OSHA’s General Duty Clause
October 14, 2013 - Kestrel Management
Under Section 5(a)(1) of the Occupational Safety & Health Act, employers are required to provide “a place of employment which is free from recognized hazards that are causing or are likely to cause death or serious physical harm to employees.”
The “Catch-All” Clause
This “catch-all” section of the Act is commonly known as OSHA’s General Duty Clause. It covers all recognized industry hazards for which OSHA has not yet developed standards. In essence, General Duty functions to fill the gaps in OSHA law for recognized unregulated hazards.
While the General Duty Clause may be considered a “catch-all,” it doesn’t cover everything. There are several conditions that must be met for OSHA to issue a General Duty Clause violation:
- The hazard must be recognized (either by the employer or within the industry).
- Employees must be exposed to the hazard.
- A feasible means of abating the hazard must be available.
- The hazard causes or is likely to cause death or serious injury.
General Duty Clause violations are issued for the hazard when these conditions are met, not for a particular incident. Likewise, if a standard for the hazard exists, OSHA cannot invoke a stricter General Duty Clause violation.
Enforcing General Duty
Because there are only guidelines associated with the General Duty Clause, bringing a General Duty Clause violation against a company is difficult. As such, General Duty Clause violations make up only about 1.5 percent of total violations issued by OSHA.
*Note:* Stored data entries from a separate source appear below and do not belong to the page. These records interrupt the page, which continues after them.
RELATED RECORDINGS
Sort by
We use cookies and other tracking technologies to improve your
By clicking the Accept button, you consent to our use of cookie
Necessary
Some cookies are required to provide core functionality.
A recent ruling in a case against BP demonstrates just how hard enforcing the General Duty Clause can be. In September 2009, OSHA issued three citations and penalties totaling over $3 million to BP Products. In an August 12, 2013 decision, an administrative law judge vacated most of the citations and downgraded those remaining. The judge criticized OSHA for imposing “a requirement on employers not found in the cited standards” and “attempting to enforce as mandatory the recommended practices.”
Most of the violations were thrown out around recognized and generally accepted good engineering practices (RAGAGEP). The Secretary of Labor is quoted as saying that OSHA needs to “enforce PSM in the way that best protects employees from catastrophes”—but the administrative judge says you can’t enforce as mandatory recommended practices (such as those found in the American Petroleum Institute’s guidance document). The Secretary of Labor has filed a petition for discretionary review of this case. (Read more at http://www.bna.com/commission-agrees-review-n17179877159/)
Despite the issues with enforceability, OSHA has increased its issuance of General Duty Clause violations in recent years, reinforcing employers’ obligation to provide workplaces free of recognized hazards. This increased use may eventually lead to the promulgation of more specific—and more enforceable—standards for certain recognized hazards.
Do you know what recognized hazards exist at your facility? Are you adequately protecting your employees against these hazards—and protecting your facility from General Duty Clause violations?